- EXCERPT
What is it about human beings? We have two beautiful dog breeds: a Poodle and a Labrador. Then, somebody feels the need to create a Labradoodle? (Though they are pretty cute!). Or we invent an electric car, but cannot let go of our reliance on the infrastructure, so we invent a hybrid car. With the Labradoodle, clearly we think we are accomplishing new or better results with a hybrid. In the case of the hybrid car, we want to have our cake and eat it, too — benefitting from new, innovative technology while keeping our investment in a known system.
In the case of Hybrid Cloud, well, it’s a little bit of both, isn’t it? We see the obvious benefits in a cloud architecture. We love the infinite and inexpensive capacity and the elasticity to quickly scale up and down to meet our business goals. We benefit from the agility to rapidly spin up new business capabilities. We value the ability to spend only what we need and when we need it, rather than making hefty upfront capital expenditures. Just as important, all this frees up our budgets and resources to invest in truly differentiating technical capabilities.
If we could just “forklift” our entire data center to the cloud, perhaps we just would. But, alas we cannot. Almost every company we speak with is telling us that they are redirecting workloads to the cloud. However, they cannot do it all at once. And they cannot do it overnight. Certain on-premise investments remain for now.
As you pursue your own journey to the cloud, you will undoubtedly find yourself with a hybrid cloud architecture. Some workloads will run in public cloud, some in private cloud,
and others may remain on-premises. In fact, according to a 2015 study by the 451 Research (1), nearly half of respondents are using public cloud or will be using it in the next six months; two-thirds of respondents are already using SaaS (Software as a Service) or will be using it in the next six months; and over a third are using PaaS (Platform as a Service) or plan to use it in the next six months.
But what about managing your data in a hybrid cloud architecture? As you might imagine, at Informatica, we have a few thoughts on this dilemma. Integrating disparate data has never been easy. In the hybrid cloud paradigm, this problem has exacerbated. Data is everywhere and multiplying at staggering rates. With the movement to cloud, we are actually making a conscious decision to further spread out our data to multiple cloud destinations. In fact, the nice and contained ‘on-prem’ universe we had before, now seems like a simple data management picture compared to what’s ahead!
As you redirect workloads to public cloud and manage your initiatives, such as hybrid data warehousing and hybrid application integration, there are four major types of data management challenges that will surface time and time again:
1) Data Connectivity: In a hybrid cloud architecture, we need to integrate and manage data from an increasingly growing number and type of data systems, which may reside in public cloud, in private cloud, or on-premises. And we need to deliver data faster than ever before. This demands a data management architecture that provides out-of-the box connectivity to any data source and target. Our need for speed requires native, high-performance connectivity, which at the same time abstracts the native complexity from the developer. Realistically, how many data systems can your average developer build native expertise in? Separating integration logic from underlying sources greatly improves productivity. It also allows developers to easily reuse integration logic, such as mappings, across data sources and targets, further increasing speed and productivity. Make sure your data management solution provides robust connectivity to any data system, ranging from cloud to mainframe and anything in between.

- SUPPLIED INFORMATION
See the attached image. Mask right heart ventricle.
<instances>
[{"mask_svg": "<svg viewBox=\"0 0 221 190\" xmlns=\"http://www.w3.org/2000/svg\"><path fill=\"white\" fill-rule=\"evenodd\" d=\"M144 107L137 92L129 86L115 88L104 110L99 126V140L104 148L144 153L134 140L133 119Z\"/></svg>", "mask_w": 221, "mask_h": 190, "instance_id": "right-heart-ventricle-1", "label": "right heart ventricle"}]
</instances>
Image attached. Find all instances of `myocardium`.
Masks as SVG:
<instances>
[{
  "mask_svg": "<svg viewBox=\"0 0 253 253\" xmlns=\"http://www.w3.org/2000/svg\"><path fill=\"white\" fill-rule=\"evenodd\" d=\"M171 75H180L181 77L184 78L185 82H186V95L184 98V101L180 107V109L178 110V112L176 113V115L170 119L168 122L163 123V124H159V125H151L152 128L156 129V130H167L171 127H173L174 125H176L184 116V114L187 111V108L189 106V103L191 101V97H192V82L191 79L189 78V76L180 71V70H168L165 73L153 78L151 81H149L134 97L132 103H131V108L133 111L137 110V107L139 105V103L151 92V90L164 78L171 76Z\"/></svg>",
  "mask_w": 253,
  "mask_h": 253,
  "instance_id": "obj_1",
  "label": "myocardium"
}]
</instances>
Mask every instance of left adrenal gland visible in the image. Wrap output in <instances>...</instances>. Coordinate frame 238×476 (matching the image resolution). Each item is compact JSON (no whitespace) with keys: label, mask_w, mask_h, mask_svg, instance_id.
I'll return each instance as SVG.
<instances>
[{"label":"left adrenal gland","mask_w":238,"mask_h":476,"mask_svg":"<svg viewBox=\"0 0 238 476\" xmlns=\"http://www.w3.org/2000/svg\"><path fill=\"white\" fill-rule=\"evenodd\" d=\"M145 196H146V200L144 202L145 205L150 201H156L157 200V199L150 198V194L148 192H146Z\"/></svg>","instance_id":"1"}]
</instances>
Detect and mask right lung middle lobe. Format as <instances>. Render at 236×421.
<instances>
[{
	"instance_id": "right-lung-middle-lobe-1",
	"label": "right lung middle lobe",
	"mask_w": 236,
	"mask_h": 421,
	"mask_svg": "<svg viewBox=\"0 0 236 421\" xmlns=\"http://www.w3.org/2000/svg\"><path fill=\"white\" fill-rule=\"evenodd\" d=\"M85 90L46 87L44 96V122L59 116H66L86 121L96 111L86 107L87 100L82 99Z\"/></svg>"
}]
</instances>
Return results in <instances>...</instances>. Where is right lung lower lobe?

- TASK PROMPT
Rework the stretch from "What is it about" through "a known system." in the hybrid cloud text so that "Goldendoodle" takes the place of "Labradoodle". The lines have nothing to do with the hybrid cloud text.

- RESPONSE TO THE TASK
What is it about human beings? We have two beautiful dog breeds: a Poodle and a Labrador. Then, somebody feels the need to create a Goldendoodle? (Though they are pretty cute!). Or we invent an electric car, but cannot let go of our reliance on the infrastructure, so we invent a hybrid car. With the Goldendoodle, clearly we think we are accomplishing new or better results with a hybrid. In the case of the hybrid car, we want to have our cake and eat it, too — benefitting from new, innovative technology while keeping our investment in a known system.